Probably the biggest challenge facing faculty in the classroom today — and there are many — is generative AI. I’m sure you’ve seen discussion of it everywhere. It’s invading every app, device and experience whether consumers want it or not.
But it’s particularly front of mind this week in education, because MIT scientists released a first-of-its-kind study that looked at how large-language-model (LLM, which is more accurate but less sexy than “AI”) tools like ChatGPT affect students’ brains when they use them to help write essays.
The study shows what any English instructor in the world would have told you for free if they could get you to stand still long enough: using ChatGPT turns student brains into pudding. Sure, the MIT paper calls it “accumulation of cognitive debt,” but that’s what they mean. Your brain on ChatGPT is no longer really braining.
Students attempting to avoid doing the work they’ve been assigned in the classroom is nothing new, of course. Academic dishonesty has been around as long as or maybe longer than the academy.
My previous role at a four-year college in Missouri included work as the primary enforcer of academic integrity. In practice, that meant I spent a lot of time meeting with students who had committed various violations of the academic code of conduct. Some violations were clever (tiny, tiny handwriting on the inside the label of a water bottle). Some were…not so clever (copy-paste from Wikipedia without changing the color of the links, let alone taking them out). In most cases, my role was to remind the guilty students that it would have been less effort and headache to just do the work — or admit that they couldn’t do the work and ask for help.
Nothing has changed since those years-ago conversations, except that any friction between the student and the ease of dishonesty has been completely eliminated. ChatGPT and other LLMs are actually marketed as tools that can help students with homework. But any marketing that suggests they can help them with learning should be considered a lie.
As with any other disruptive tool that’s come along in the past 100 years — the calculator, the internet, Wikipedia, etc. — LLMs are garbage-in, garbage-out machines. It just seems to me that the garbage-out is stinkier with this machine.
Of course there are legitimate uses for LLM tools, and we have an obligation to teach our students how to use them professionally and ethically so they’re prepared for their use in the workplace.
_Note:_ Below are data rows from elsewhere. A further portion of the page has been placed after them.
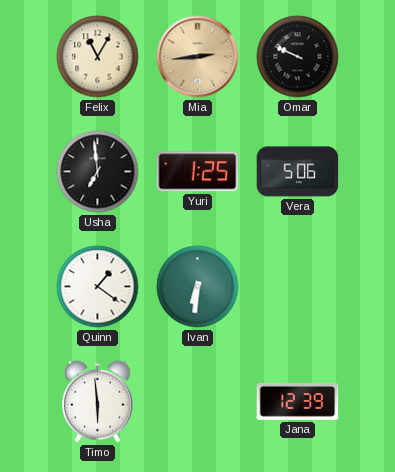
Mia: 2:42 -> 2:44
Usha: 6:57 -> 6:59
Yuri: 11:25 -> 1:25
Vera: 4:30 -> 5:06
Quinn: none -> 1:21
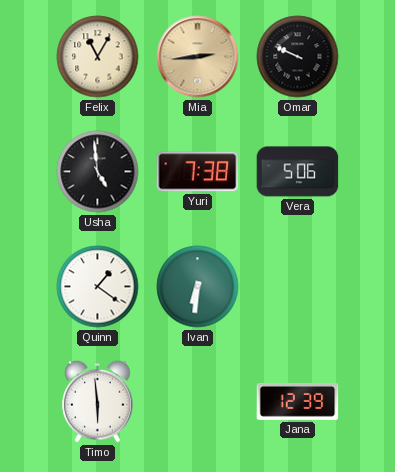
Usha: 6:59 -> 4:59
Yuri: 1:25 -> 7:38
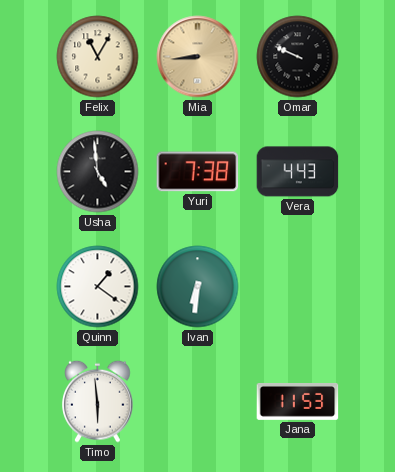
Mia: 2:44 -> 8:44
Vera: 5:06 -> 4:43
Jana: 12:39 -> 11:53
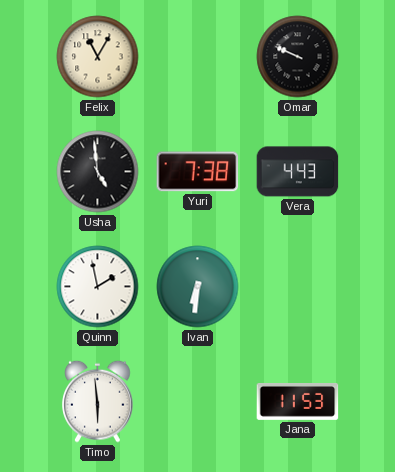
Mia: 8:44 -> none
Quinn: 1:21 -> 1:58
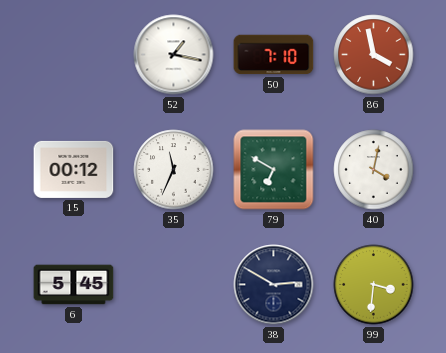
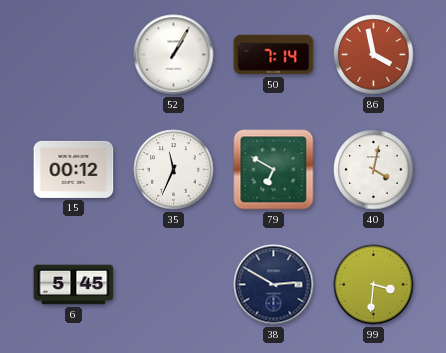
52: 1:17 -> 1:05
50: 7:10 -> 7:14
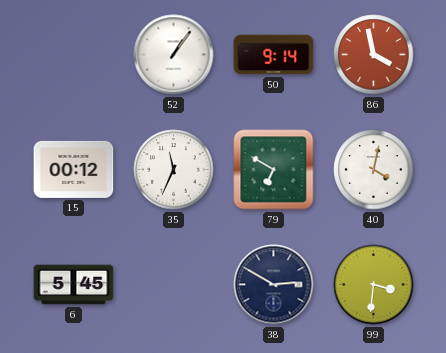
52: 1:05 -> 1:06
50: 7:14 -> 9:14
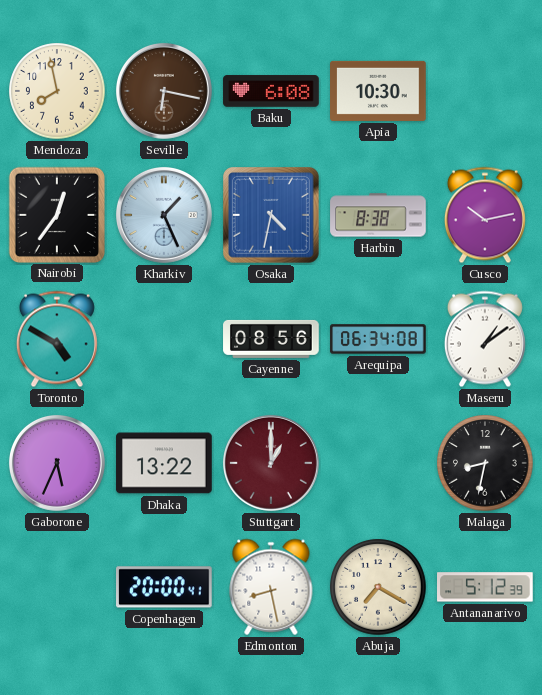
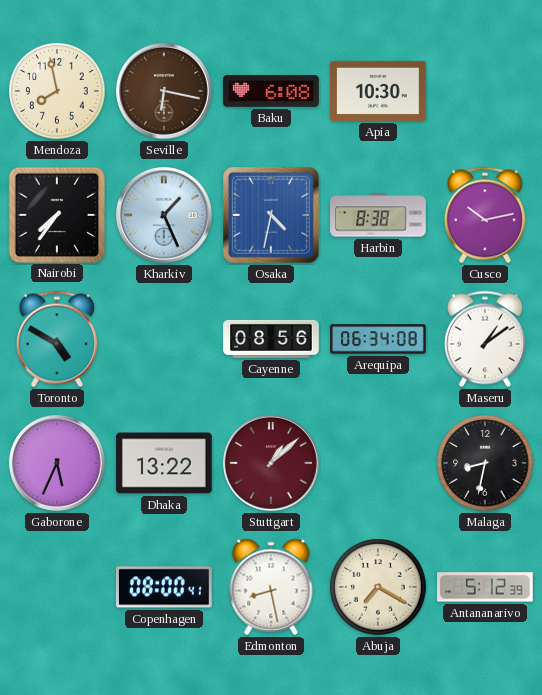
Nairobi: 12:36 -> 7:36
Stuttgart: 1:00 -> 1:08
Copenhagen: 20:00 -> 08:00
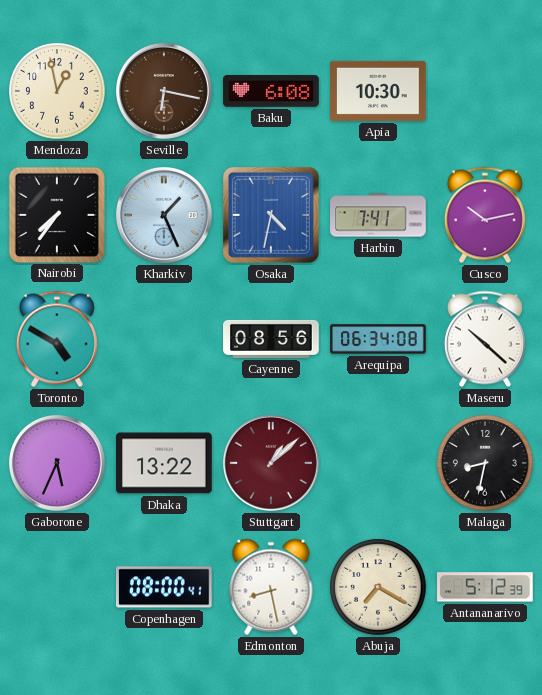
Mendoza: 7:58 -> 12:58
Harbin: 8:38 -> 7:41
Maseru: 1:09 -> 10:22
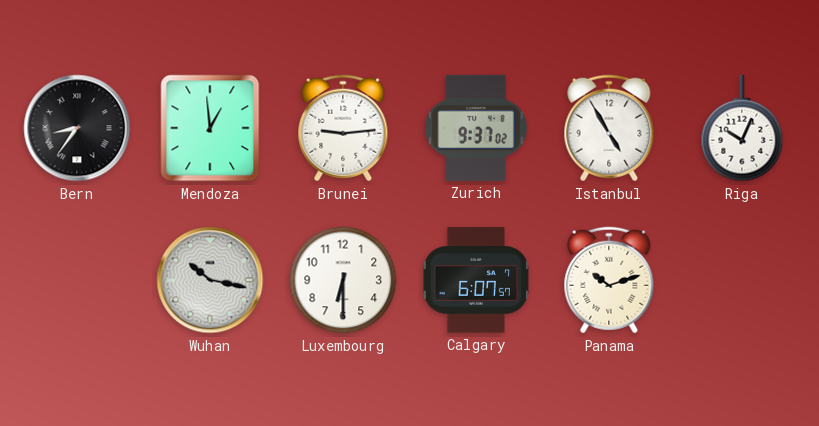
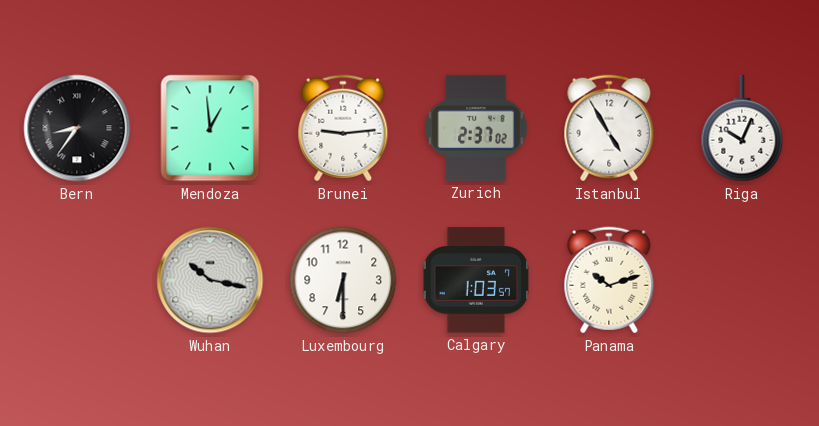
Zurich: 9:37 -> 2:37
Calgary: 6:07 -> 1:03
But you can imagine how disheartening it is as an English or Communications Studies instructor to read paper after paper that’s obviously not the work of your students. There’s the casual disregard for the value of the subject to which the faculty member has dedicated their professional life, of course, and the implied insult that the faculty member is too dumb to notice or too lazy to care about blatant cheating.
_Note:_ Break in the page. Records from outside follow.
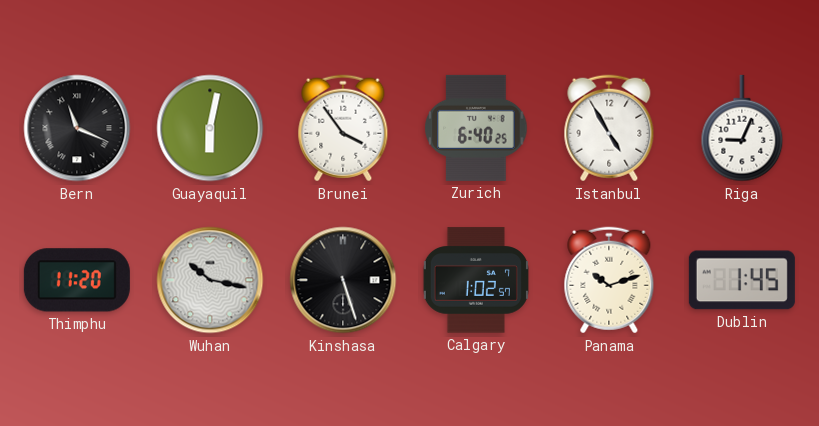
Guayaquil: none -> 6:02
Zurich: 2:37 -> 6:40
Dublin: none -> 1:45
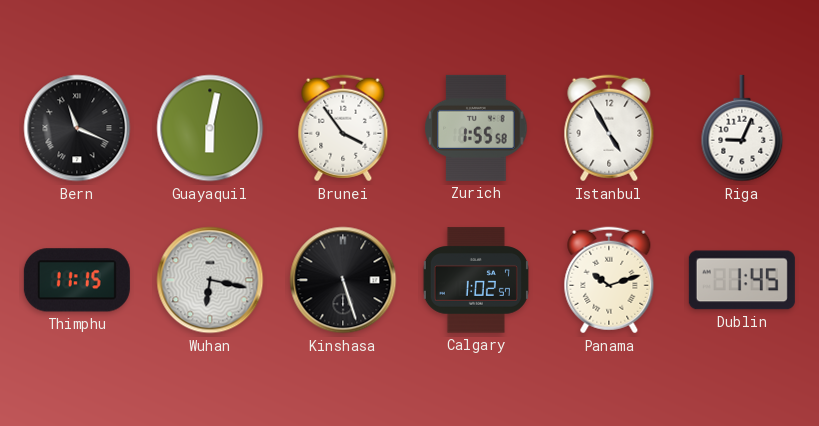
Zurich: 6:40 -> 1:55
Thimphu: 11:20 -> 11:15
Wuhan: 10:17 -> 6:17
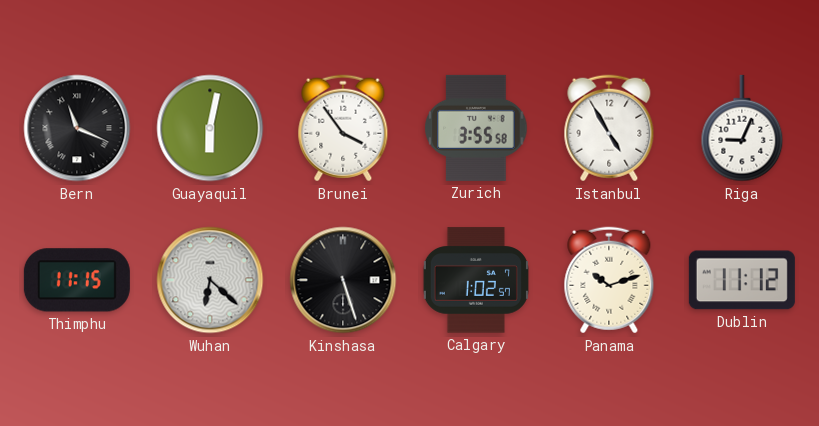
Zurich: 1:55 -> 3:55
Wuhan: 6:17 -> 6:22
Dublin: 1:45 -> 11:12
But I find, in conversation with my faculty, that the thing that bothers them the most is the way the cheating students are cheating themselves. “What’s the point of going to college if you’re just going to cheat your way through it?” is a common question.
And there’s more to unpack in answering that question than I maybe have space for in this column (or a year of columns). But I do think it’s very much worth thinking about what it means for so many students to completely devalue their own learning, or see college as purely a means to an end and not a worthwhile experience in its own right. Who benefits when students — or people in general — outsource their thinking so readily?
One thing’s for certain: it isn’t the students.